Derrière les rideaux déchirés de l'immense pièce transparaît un filet de lune sale. Opaque comme un passé insoupçonné, épaisse presque de tant de tristesses accumulées, elle brille et assombrie pourtant un peu plus les ténèbres du caveau familial.
En évitant le piège d’un regard trop passéiste sur le fameux « growls are back ! », retour qui pousse à un plaisir évidemment coupable, nous réalisons à l’écoute de The Last Will and Testament, 14ème effort des orfèvres du sombre suédois, combien ont été fructueuses les 5 années de pause -une première !- qui ont suivi la sortie d‘In Cauda Venenum (2019). En nous laissant happer par le mystérieux concept-album de Mikael Åkerfeldt sur un sordide héritage d’une famille des années 1920, on mesure également à quel point l’intention est honnête, celle de livrer un fragment d’histoire imbibée du fantasme romantique cher au Monsieur, celle aussi d’une spectaculaire concrétisation musicale de la facette la plus "sympho prog" du groupe, amorcée avec un vent de controverse sur Heritage (2011). Mais c’est davantage du côté d’un sublime Pale Communion (2014) qu’il faut placer toute la fougue mélodique qui nous terrasse sur ce substantifique et véloce exercice de style (50 minutes au compteur, une première là encore, finalement fort bien équilibré).
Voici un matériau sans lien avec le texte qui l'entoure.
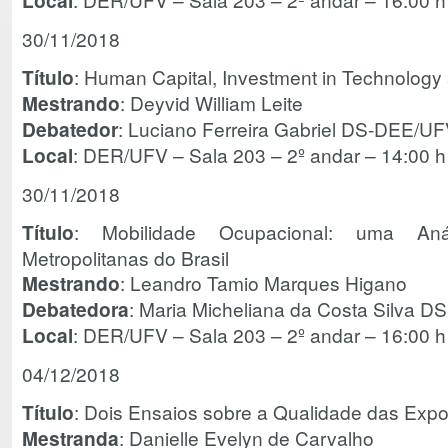
Local
30/11/2018
Título
: Human Capital, Investment in Technolog
Mestrando
: Deyvid William Leite
Debatedor
: Luciano Ferreira Gabriel DS-DEE/U
Local
: DER/UFV – Sala 203 – 2º andar – 14:00 h
30/11/2018
Título
: Mobilidade Ocupacional: uma An
Metropolitanas do Brasil
Mestrando
: Leandro Tamio Marques Higano
Debatedora
: Maria Micheliana da Costa Silva 
Local
: DER/UFV – Sala 203 – 2º andar – 16:00 h
04/12/2018
Título
: Dois Ensaios sobre a Qualidade das Expo
Mestranda
: Danielle Evelyn de Carvalho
Si The Last Will and Testament est le plus opethien des albums d’Opeth, c’est également celui qui ravive les fièvres orientales de Ghost Reveries (2005), l’art narratif obscur de Watershed (2008) et la véhémence des mid-tempos psychédéliques de l'inégal Sorceress (2016). Soyons honnêtes, l’ossature musicale n’a plus trop de rapport avec l’âge d’or de Blackwater Park (2001) et ses confrères - et en cela, l’album est la suite logique d’In Cauda. Pourtant, en réassemblant toutes les influences seventies d’Åkerfeldt autour du songwritting le plus rapide et brutal des 17 dernières années, The Last Will and Testament pose véritablement une arche entre le passé réassumé, le présent chéri, et le futur sans cesse métamorphosé.
Chaque riff de chaque morceau incarne Opeth dans toute son essence, sans jamais l’ombre d’un automatisme bedonnant, sans la trace d'un redouté amoindrissement. L’arrivée miraculeuse de Waltteri Väyrynen derrière les fûts semble avoir remis du venin dans les cordes et du souffle dans les moult mais très fins arrangements (une armada de violons et de percussions, une discrète harpe, l'indécrottable duo d'antan de l'hammond organ et du melotron, une jazz-flute du tonnerre et un spoken-world efficient de Ian Anderson de Jethro Tull, dont Åkerfeldt vénère l’œuvre). A cela s'accompagne une fulgurance technique à laquelle l’on s’était peu à peu déshabituée. Bien que les guitares soient plus crunchy que distordues, la charpente rythmique s'avère époustouflante, les solis de Fredrik Åkesson stellaires, la basse de Martín Méndez fidèle à sa maestria. La diversité des chants de Mikael Åkerfeldt n'a jamais semblée aussi immédiate, et ses growls restent uniques, impressionnants bien qu'une fine pellicule de poussière en ai forcément terni l'entière noirceur.
Des polystructurels §1 et §2 à la galopade western-bluesy de §6 en passant par les stances quasi « prog death » de §4, les volutes épicées de §5 ou les amas d’un groove gargantuesque de §7, c’est tout un univers de symboles lyriques et harmoniques qui se nouent en une seule et même pièce, dense et sans aucun temps mort, recréant sa propre descendance sur l’amas organique des gloires conglomérées - les siennes, et celle d'un vaste héritage illustre dont Camel, Black Sabbath ou Renaissance sont quelques balises . La production, enfin superbe, restaure et met en avant chaque nuance du sextet §1- §6, qui file avec une élégance gothique miraculeuse.
Et ce n’est que lorsque l’ample et mélancolique A Story Never Told clôture le témoignage que l’on ressent l’épaisseur vibrante qui agite la chaire du créateur. En nouvelle mue issue d’une matrice intemporelle, The Last Will and Testament constitue le joyau épique, l’œuvre-somme, le mythe débridé, presque naïf mais incroyablement sensible d’une formation qui n’a eu cesse d’occulter la progressivité pour mieux l’honorer, jusqu’à l’incarner dans sa plus pure perfection.